TW: The credit crisis component of the Great Recession of '08-09 is boiling. Simon Johnson provides a nice re-cap of where things stand and where things might go in a relatively understandable format. Tis nut cuttin' time.
From Baseline Scenario:
"At the end of last week, Senators Dodd and Schumer signalled that financial elite solidarity has broken; “nationalization” is no longer taboo. The consensus is dead (check with Barney Frank), crazy ideas abound, and long live what new policy approach? Here’s five sets of issues to guide your viewing this week as we slip and slide sideways into our future.
1. The White House and Treasury have fallen behind events. When and how do they try to regain control of the situation? Is there a relatively early and decisive move up their sleeves? This seems difficult, as they have committed to doing stress tests first and foremost, and presumably any meaningful tests take at least a week (probably they were intended, when announced, to buy more than a month). But these are resourceful and imaginative people, with lots of connections and some big friends to save, and they fully understand the importance of retaking the initiative. Watch for a major announcement Sunday - always good to act before the Tokyo market opens - or early in the week.
2. The strategy alluded by the Senators is: the devil take the hindmost. This implies two big banks are in the line of fire; both, of course, are strenuously denying that anything of the kind is true (we could call this the Irish Ministry of Finance line; it also worked for Northern Rock and Iceland, at least for a while). But the banking system problems are likely to be much deeper, and any attempt to deal with just two banks is likely to founder fairly quickly. Probably our financial leadership will for now dig in around “two and only two,” but when the consensus is so fragmented, anything can happen. Follow the public statements of Lloyd Blankfein closely; use the hubris in his February 8th, 2009, Financial Times op ed as a benchmark (remember: this was timed to appear upstage on the morning Secretary Geithner was supposed to present his financial system plan).
3. How does the designated government leadership communicate that credit probably needs to contract for all banks, including anything taken over by the government, given the declining willingness to borrow by creditworthy individuals and firms? Some of the language used in and around the House Financial Services Committee hearing with bankers demonstrated a worrying misperception - just because banks are taken over does not mean they should, could, or would increase lending. If we get a substantial increase in government directed credit, our problems will get much worse before, if ever, they get better. This is definitely a media blitz assignment for senior political nominees at Treasury. Will we learn more of their names this week?

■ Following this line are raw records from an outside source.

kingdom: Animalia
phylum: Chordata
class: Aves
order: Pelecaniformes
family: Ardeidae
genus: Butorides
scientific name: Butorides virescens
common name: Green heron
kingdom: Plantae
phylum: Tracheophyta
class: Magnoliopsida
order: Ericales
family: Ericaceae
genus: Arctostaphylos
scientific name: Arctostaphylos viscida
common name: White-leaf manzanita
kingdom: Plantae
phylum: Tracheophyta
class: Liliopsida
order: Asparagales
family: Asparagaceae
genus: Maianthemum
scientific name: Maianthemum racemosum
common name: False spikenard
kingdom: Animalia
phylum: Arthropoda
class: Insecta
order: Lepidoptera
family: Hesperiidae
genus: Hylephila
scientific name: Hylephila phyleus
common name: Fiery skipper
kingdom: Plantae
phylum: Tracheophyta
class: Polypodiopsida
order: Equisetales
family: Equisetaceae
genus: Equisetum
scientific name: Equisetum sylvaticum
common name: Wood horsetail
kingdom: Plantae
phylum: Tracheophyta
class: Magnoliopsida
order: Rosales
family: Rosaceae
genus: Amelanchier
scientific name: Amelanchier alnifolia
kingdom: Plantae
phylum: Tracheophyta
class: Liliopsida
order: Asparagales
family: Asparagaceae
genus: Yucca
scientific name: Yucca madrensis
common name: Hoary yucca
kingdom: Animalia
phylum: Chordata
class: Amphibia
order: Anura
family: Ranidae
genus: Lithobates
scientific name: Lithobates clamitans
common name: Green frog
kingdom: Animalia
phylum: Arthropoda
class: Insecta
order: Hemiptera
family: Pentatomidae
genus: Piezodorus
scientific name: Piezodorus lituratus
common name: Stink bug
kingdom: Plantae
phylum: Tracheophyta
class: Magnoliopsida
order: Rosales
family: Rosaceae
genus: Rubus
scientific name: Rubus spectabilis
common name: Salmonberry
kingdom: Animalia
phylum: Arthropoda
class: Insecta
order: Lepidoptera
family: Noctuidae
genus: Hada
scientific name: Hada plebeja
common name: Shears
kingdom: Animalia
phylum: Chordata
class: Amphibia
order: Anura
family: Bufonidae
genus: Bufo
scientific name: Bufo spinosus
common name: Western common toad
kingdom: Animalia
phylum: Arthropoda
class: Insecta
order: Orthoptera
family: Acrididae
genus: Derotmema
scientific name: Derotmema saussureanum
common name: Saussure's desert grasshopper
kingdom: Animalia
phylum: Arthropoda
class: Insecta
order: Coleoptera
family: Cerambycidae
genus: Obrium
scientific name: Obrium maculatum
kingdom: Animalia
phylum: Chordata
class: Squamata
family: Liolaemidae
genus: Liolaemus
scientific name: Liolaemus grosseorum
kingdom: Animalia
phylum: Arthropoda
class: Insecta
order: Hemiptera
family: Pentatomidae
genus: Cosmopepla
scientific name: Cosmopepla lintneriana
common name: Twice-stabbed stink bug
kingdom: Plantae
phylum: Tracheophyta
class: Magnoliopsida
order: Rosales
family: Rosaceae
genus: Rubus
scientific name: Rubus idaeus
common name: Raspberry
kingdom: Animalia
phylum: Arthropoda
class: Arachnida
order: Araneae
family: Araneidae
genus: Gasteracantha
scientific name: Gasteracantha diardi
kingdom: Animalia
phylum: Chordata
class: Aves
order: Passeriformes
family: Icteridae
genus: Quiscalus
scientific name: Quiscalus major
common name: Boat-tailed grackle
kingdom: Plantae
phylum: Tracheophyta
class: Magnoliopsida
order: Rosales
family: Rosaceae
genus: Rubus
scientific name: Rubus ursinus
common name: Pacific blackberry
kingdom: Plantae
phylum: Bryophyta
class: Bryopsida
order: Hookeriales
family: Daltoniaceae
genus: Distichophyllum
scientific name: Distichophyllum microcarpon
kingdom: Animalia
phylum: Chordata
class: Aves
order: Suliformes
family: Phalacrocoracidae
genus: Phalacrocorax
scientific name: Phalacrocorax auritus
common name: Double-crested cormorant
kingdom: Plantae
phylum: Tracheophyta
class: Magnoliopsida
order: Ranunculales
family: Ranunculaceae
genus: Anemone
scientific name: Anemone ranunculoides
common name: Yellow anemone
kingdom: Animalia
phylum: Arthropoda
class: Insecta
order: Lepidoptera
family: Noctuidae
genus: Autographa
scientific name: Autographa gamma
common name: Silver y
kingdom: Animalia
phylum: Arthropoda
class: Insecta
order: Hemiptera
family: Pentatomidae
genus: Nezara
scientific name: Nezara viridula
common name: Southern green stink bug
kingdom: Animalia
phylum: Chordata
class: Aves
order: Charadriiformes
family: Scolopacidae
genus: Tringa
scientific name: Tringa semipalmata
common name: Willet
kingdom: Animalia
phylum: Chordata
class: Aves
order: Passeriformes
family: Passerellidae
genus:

4. There is no panacea, and that includes taking over banks. We face a pervasive global confidence problem for consumers, firms and - in some countries - governments. The government takeover of failed banks with systemic importance is the worst of all possible strategies, apart from all the alternatives. Decisive action on the banking system is necessary but not sufficient for the economic recovery. Will this message be communicated clearly by the architects of the bank strategy, to keep expectations at reasonable levels? Could someone, please, have a word with the official forecasters (yes, I’m looking at the Federal Reserve). It is hard to focus the world (and Congress) on forestalling Financial Armageddon when your crack modellers publicly predict something close to a V-shaped recovery near the end of the forecast horizon.
5. Will there be a clear, upfront commitment to reprivatization, with a promise that large banks will be broken up in the process? Changing the industrial structure of banking is essential for altering the political economy of the sector. Community bankers - influential in the Senate - need to be brought onside with aggressive FDIC-type interventions, and this is more likely to happen if they sense that that the era of megabanks is drawing to a close (the dinosaurs are finished; someone notify the mammals). Watch also for supportive body language among private equity investors. If the banking lobby breaks into small pieces, politics could become a lot more interesting."